_The task_
Where in the data below does the word "marked" appear? Copy every line that has it.

Records drawn from a dataset
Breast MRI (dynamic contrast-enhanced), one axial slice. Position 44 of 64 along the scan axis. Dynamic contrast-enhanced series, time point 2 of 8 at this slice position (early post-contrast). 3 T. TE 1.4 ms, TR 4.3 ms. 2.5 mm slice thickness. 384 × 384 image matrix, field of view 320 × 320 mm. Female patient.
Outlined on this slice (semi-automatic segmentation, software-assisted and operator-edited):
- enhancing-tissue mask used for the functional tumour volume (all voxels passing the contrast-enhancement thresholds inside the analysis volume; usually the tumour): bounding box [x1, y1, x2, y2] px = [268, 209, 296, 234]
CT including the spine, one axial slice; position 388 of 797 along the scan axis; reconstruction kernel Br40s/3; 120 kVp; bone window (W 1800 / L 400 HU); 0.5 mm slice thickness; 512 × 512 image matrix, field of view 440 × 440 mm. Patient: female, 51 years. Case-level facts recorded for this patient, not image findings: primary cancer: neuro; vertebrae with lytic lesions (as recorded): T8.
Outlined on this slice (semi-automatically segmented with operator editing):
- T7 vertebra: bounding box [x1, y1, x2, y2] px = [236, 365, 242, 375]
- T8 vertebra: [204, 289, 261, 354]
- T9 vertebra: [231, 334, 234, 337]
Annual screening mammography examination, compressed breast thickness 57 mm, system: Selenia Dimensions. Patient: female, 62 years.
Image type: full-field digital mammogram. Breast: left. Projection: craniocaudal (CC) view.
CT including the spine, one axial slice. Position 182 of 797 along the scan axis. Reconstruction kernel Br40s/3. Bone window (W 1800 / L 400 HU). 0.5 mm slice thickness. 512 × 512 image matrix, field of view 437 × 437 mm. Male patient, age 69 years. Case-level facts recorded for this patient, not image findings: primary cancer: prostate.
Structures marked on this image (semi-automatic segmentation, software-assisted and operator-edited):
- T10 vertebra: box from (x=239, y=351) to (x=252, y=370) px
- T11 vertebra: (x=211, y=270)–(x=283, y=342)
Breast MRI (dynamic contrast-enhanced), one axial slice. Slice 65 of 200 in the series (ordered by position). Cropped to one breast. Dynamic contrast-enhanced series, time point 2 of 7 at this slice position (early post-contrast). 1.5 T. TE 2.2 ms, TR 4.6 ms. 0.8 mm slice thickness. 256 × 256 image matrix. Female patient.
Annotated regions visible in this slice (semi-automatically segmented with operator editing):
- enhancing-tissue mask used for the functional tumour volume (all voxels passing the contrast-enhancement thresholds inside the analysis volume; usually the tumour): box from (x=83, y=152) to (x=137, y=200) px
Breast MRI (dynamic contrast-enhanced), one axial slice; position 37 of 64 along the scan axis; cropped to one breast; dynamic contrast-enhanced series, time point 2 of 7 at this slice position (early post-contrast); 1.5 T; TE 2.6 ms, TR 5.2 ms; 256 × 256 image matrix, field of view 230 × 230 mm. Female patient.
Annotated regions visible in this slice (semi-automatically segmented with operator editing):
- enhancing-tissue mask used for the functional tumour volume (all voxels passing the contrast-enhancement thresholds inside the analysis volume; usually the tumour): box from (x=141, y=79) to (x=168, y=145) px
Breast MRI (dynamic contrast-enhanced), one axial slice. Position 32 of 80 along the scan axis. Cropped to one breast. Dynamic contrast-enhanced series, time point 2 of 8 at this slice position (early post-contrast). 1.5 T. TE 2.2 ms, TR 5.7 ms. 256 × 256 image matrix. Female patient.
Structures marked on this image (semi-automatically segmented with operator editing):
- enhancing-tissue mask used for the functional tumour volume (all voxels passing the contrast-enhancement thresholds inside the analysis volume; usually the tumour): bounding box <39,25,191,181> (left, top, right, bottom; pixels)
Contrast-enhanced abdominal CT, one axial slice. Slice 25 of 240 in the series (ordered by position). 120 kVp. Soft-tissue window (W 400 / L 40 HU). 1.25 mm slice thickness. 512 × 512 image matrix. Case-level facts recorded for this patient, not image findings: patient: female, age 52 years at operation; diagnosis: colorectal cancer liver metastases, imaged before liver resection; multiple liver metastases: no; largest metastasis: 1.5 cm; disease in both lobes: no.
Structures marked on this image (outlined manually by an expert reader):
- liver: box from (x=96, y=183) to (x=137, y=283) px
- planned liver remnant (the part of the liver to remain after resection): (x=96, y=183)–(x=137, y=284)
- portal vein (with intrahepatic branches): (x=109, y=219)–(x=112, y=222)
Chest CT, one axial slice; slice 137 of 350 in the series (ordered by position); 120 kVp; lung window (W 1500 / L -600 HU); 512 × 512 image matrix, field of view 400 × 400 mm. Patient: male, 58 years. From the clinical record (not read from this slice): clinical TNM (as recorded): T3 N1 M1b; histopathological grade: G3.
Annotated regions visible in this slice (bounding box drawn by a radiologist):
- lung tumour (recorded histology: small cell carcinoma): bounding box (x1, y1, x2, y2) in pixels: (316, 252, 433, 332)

_Solved problem_
Structures marked on this image (semi-automatic segmentation, software-assisted and operator-edited):
Structures marked on this image (semi-automatically segmented with operator editing):
Structures marked on this image (outlined manually by an expert reader):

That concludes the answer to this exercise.